Des mains lui empoignent les épaules et la retourne, frappant l’arrière de son crâne à nouveau contre le mur, ce qui la rend à moitié inconsciente pendant quelques secondes. Elle a la tête serrée comme dans un étau, mais un étau chaud et rugueux. Elle réussit à ouvrir les yeux et voit un homme qui la fixe du regard et ensert sa tête entre de larges mains, à lui faire exploser le cerveau. Il a les yeux remplis de haine et noirs. Lisa, tétanisée, ne voit que ses yeux sombres qui se teintent lentement d’une étrange couleur rouge sang. Il lui arrache alors violemment sa jupe du côté droit.

Lisa se retrouve en petite culotte, les cuisses à l’air, coincée entre les mains d’un inconnu. Mais au lieu de continuer son déshabillage, il continue son emrise, accentuant la pression sur son crâne comme s'il voulait le faire exploser et se met à murmurer une espèce de litanie à laquelle la jeune femme ne comprend rien. Elle n’en reconnaît aucun mot. L’homme continue de fixer ses yeux haineux dans les siens tout en marmonnant d’étranges sons gutturaux. Cela lui fait mal, tant l’homme la serre. Et Lisa se dit qu’elle va peut-être mourir, là, bêtement, tuée chez elle par un inconnu. Il ferme soudain ses paupières, sa voix se transforme en une espèce de son métallique et grave comme venu d’outre-tombe. Il les rouvre pour darder à nouveau le regard de Lisa, grand ouvert, afin de saisir chaque information. Les yeux de l’homme ne sont plus noirs, mais rouges. Un rouge surnaturel et brillant. Ses pupilles projettent des flammes au travers de celles de la jeune femme. Lisa crie, hurle de terreur et le faisceau de flammes continue à traverser ses globes oculaires et sa tête. Mais étrangement, à part le fait que son agresseur lui comprime fermement le crâne entre ses grandes mains, elle ne sent rien. Aucune douleur ne lui traverse le cerveau. Comme si ce rayon de feu n’était qu’une illusion.

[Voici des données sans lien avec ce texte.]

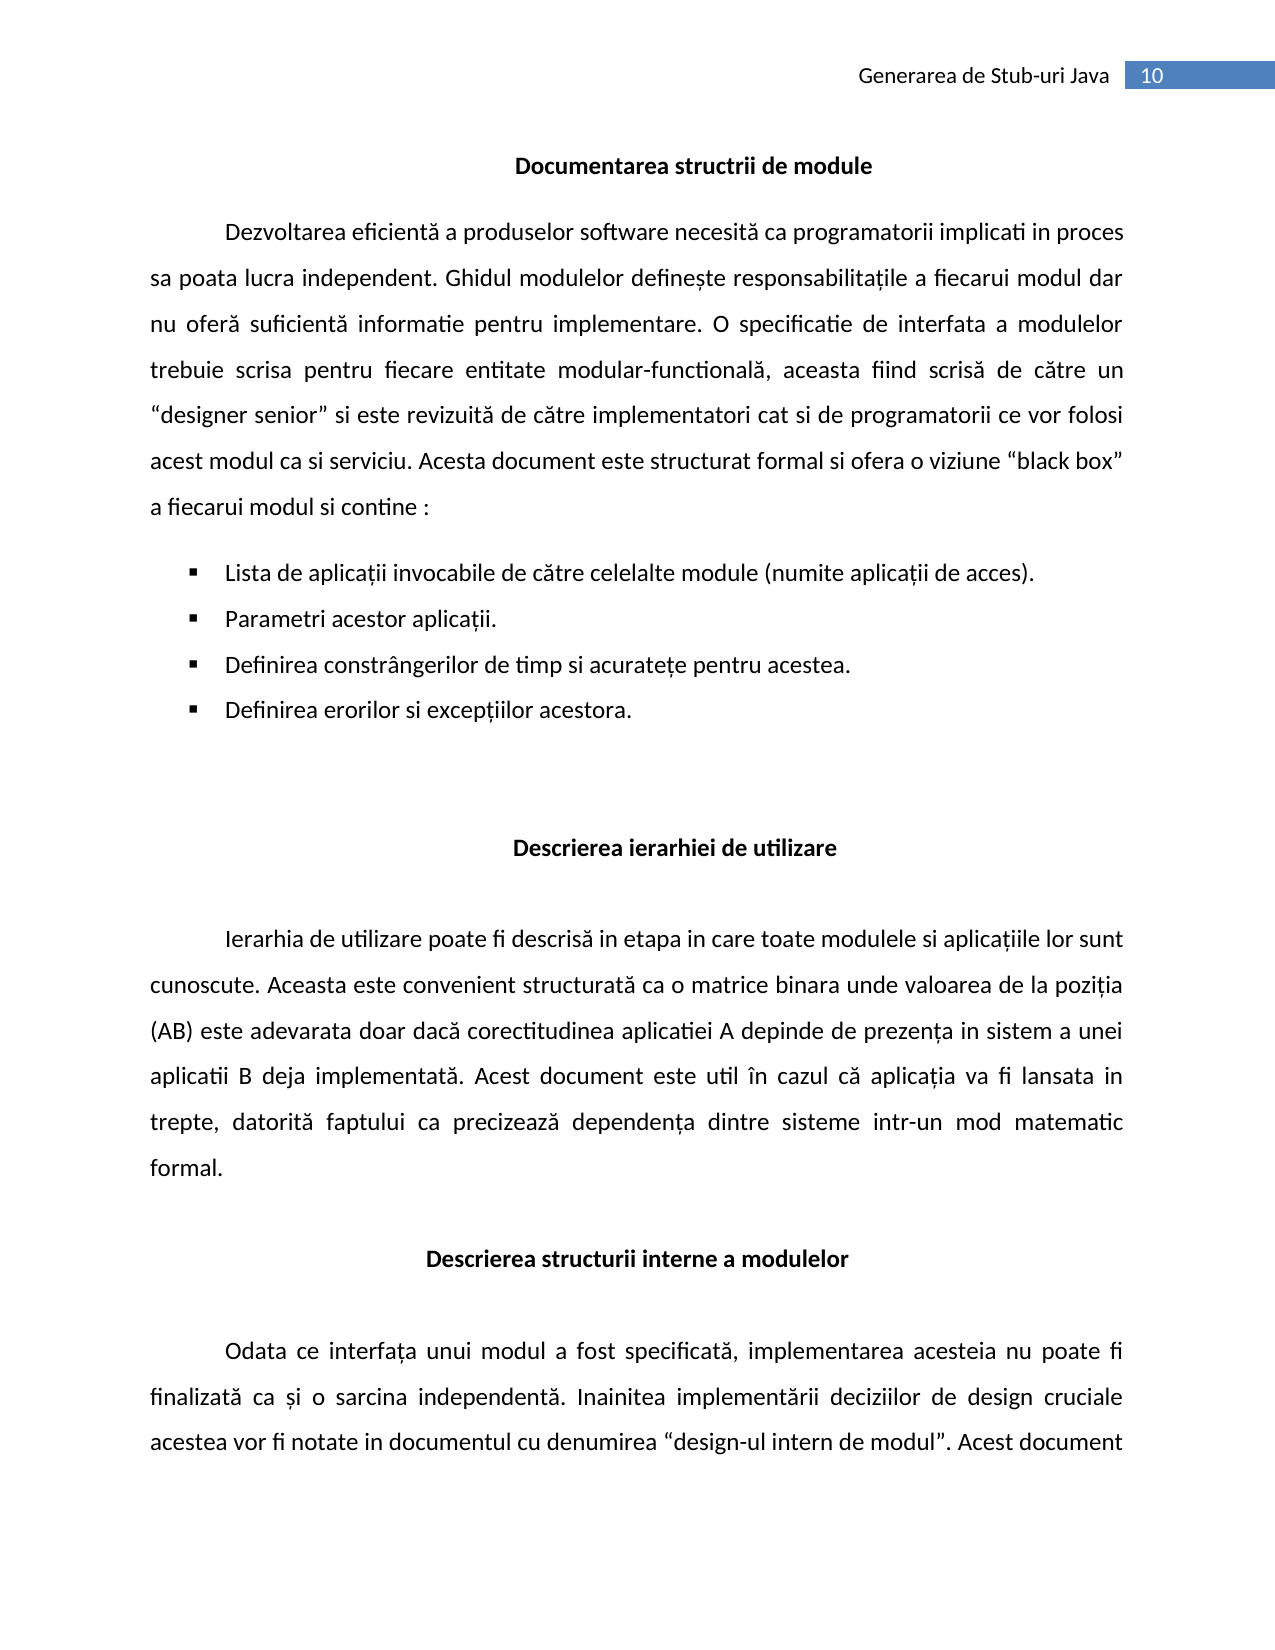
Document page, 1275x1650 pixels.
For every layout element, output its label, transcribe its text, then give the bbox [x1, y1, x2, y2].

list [150, 1335, 1125, 1457]
list Ierarhia de utilizare poate fi descrisă in etapa in care toate modulele si aplicațiile lor sunt cunoscute. Aceasta este convenient structurată ca o matrice binara unde valoarea de la poziția (AB) este adevarata doar dacă corectitudinea aplicatiei A depinde de prezența in sistem a unei aplicatii B deja implementată. Acest document este util în cazul că aplicația va fi lansata in trepte, datorită faptului ca precizează dependența dintre sisteme intr-un mod matematic formal. [150, 923, 1125, 1182]
text Dezvoltarea eficientă a produselor software necesită ca programatorii implicati in proces sa poata lucra independent. Ghidul modulelor definește responsabilitațile a fiecarui modul dar nu oferă suficientă informatie pentru implementare. O specificatie de interfata a modulelor trebuie scrisa pentru fiecare entitate modular-functională, aceasta fiind scrisă de către un “designer senior” si este revizuită de către implementatori cat si de programatorii ce vor folosi acest modul ca si serviciu. Acesta document este structurat formal si ofera o viziune “black box” a fiecarui modul si contine : [150, 217, 1125, 521]
list Definirea constrângerilor de timp si acuratețe pentru acestea. [187, 649, 1125, 679]
list Documentarea structrii de module [262, 150, 1125, 181]
list Descrierea ierarhiei de utilizare [225, 832, 1125, 862]
list Descrierea structurii interne a modulelor [150, 1243, 1125, 1274]
list Parametri acestor aplicații. [187, 603, 1125, 634]
list Lista de aplicații invocabile de către celelalte module (numite aplicații de acces). [187, 557, 1125, 588]
list Definirea erorilor si excepțiilor acestora. [187, 695, 1125, 725]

Soudain les flammes cessent, l’homme a refermé les yeux, semblant tenter de récupérer un peu d'énergie, puis les rouvre et recommence son manège et ses rayons lasers enflammés qui traverse toute la boite crânienne de Lisa. Mais rien. Elle ne voit que les lueurs rouges et n’entend que la litanie métallique. Aucune douleur. La situation qui était absolument effrayante en devient presque ridicule. L’homme reprend son souffle, recommence, lui presse la tête un peu plus fort et, le visage déformé par un ultime effort, renvoie dans les globes occulaires de la jeune femme une quantité énorme de traits enflammés. Mais à part ne voir que du rouge et de l’orangé, elle ne sent rien.

L’homme relâche un peu son emprise tout en continuant à maintenir la tête de Lisa. Son iris reprend une couleur ébène plutôt normale et non plus rouge fluorescent. Toujours dans sa voix métallique, il murmure: « Mais… Qu’est-ce-que tu es ? »

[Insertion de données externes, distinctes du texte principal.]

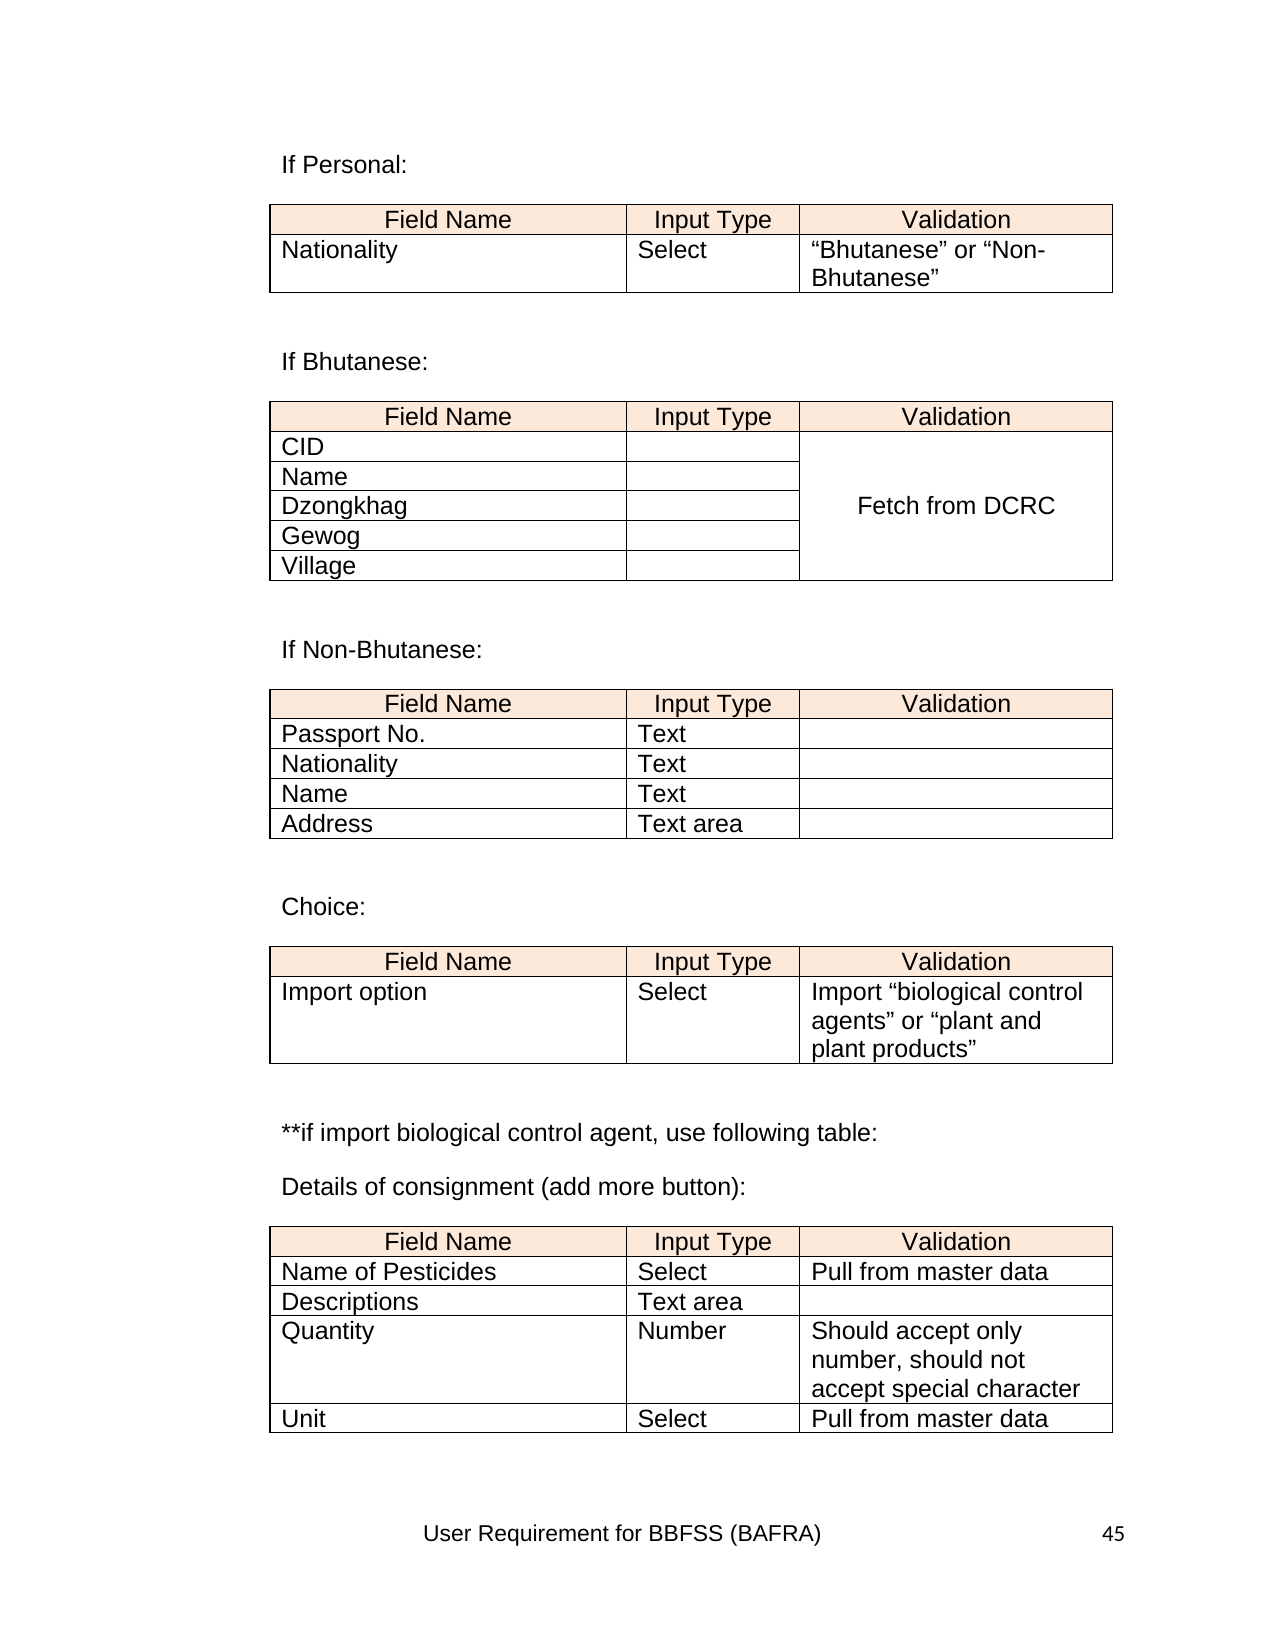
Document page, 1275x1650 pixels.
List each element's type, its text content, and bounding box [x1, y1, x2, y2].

table_cell Select [627, 1257, 799, 1285]
table_cell Gewog [271, 521, 626, 550]
table_cell Fetch from DCRC [800, 432, 1112, 580]
table_cell CID [271, 432, 626, 461]
table_cell Pull from master data [800, 1404, 1112, 1432]
table_cell Import “biological control agents” or “plant and plant products” [800, 977, 1112, 1063]
table_cell Select [627, 977, 799, 1063]
table_cell Name [271, 462, 626, 490]
table_cell Nationality [271, 749, 626, 778]
table_cell [800, 809, 1112, 837]
table_cell [800, 779, 1112, 808]
table_cell Number [627, 1316, 799, 1402]
table_header Input Type [627, 205, 799, 234]
table_header Validation [800, 947, 1112, 976]
table_cell Quantity [271, 1316, 626, 1402]
table_cell [800, 1286, 1112, 1315]
table_header Validation [800, 402, 1112, 431]
table_cell Passport No. [271, 719, 626, 748]
table_header Field Name [271, 690, 626, 718]
table_header Validation [800, 690, 1112, 718]
text Details of consignment (add more button): [206, 1172, 1125, 1201]
table_cell [800, 719, 1112, 748]
table_cell Select [627, 1404, 799, 1432]
text If Personal: [206, 150, 1125, 179]
table_cell Unit [271, 1404, 626, 1432]
table_header Field Name [271, 1227, 626, 1256]
table_header Field Name [271, 402, 626, 431]
table_cell Should accept only number, should not accept special character [800, 1316, 1112, 1402]
text If Bhutanese: [206, 347, 1125, 376]
table_cell Nationality [271, 235, 626, 292]
text Choice: [206, 892, 1125, 921]
table_cell Name of Pesticides [271, 1257, 626, 1285]
table_cell [800, 749, 1112, 778]
text If Non-Bhutanese: [206, 634, 1125, 663]
table_cell [627, 551, 799, 580]
table_cell [627, 462, 799, 490]
table_cell Pull from master data [800, 1257, 1112, 1285]
table_cell Text [627, 779, 799, 808]
table_cell Descriptions [271, 1286, 626, 1315]
table_cell Text [627, 749, 799, 778]
table_cell [627, 491, 799, 520]
table_cell Select [627, 235, 799, 292]
table_header Input Type [627, 690, 799, 718]
table_cell Text area [627, 1286, 799, 1315]
table_cell Dzongkhag [271, 491, 626, 520]
table_cell [627, 432, 799, 461]
table_cell Name [271, 779, 626, 808]
table_cell “Bhutanese” or “Non-Bhutanese” [800, 235, 1112, 292]
table_header Input Type [627, 402, 799, 431]
table_cell Village [271, 551, 626, 580]
table_cell Import option [271, 977, 626, 1063]
table_cell Text area [627, 809, 799, 837]
table_header Validation [800, 1227, 1112, 1256]
table_header Input Type [627, 1227, 799, 1256]
table_header Input Type [627, 947, 799, 976]
table_cell [627, 521, 799, 550]
table_cell Address [271, 809, 626, 837]
table_header Field Name [271, 947, 626, 976]
text **if import biological control agent, use following table: [206, 1118, 1125, 1147]
table_header Field Name [271, 205, 626, 234]
table_cell Text [627, 719, 799, 748]
table_header Validation [800, 205, 1112, 234]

Soudain, dans un grognement sourd, une énorme boule de poils grise propulse l’intru sur le côté. Il est cloué au sol, gisant entre le canapé et une petite bibliothèque, immobilisé par un énorme chien-loup qui lui serre la trachée artère entre ses crocs jusqu’à ce qu'il devienne pâle et ne puisse plus respirer. Lisa reprend petit à petit ses esprits et réalise qu’elle est en danger de mort. Elle plie ses jambes et fait glisser son dos contre le mur jusqu’au sol, afin de récupérer sa jupe. Elle se met à quatre pattes, avance le plus discrètement possible vers la porte de son appartement, qu’elle n’avait même pas eu le temps de fermer. Elle s’accroche à la poignée pour se relever. Elle s’enfuie, en petite culotte avec sa jupe à la main, dans le couloir de l’immeuble vers les escaliers, complètement hystérique, en hurlant de toutes ses forces pour appeler à l’aide.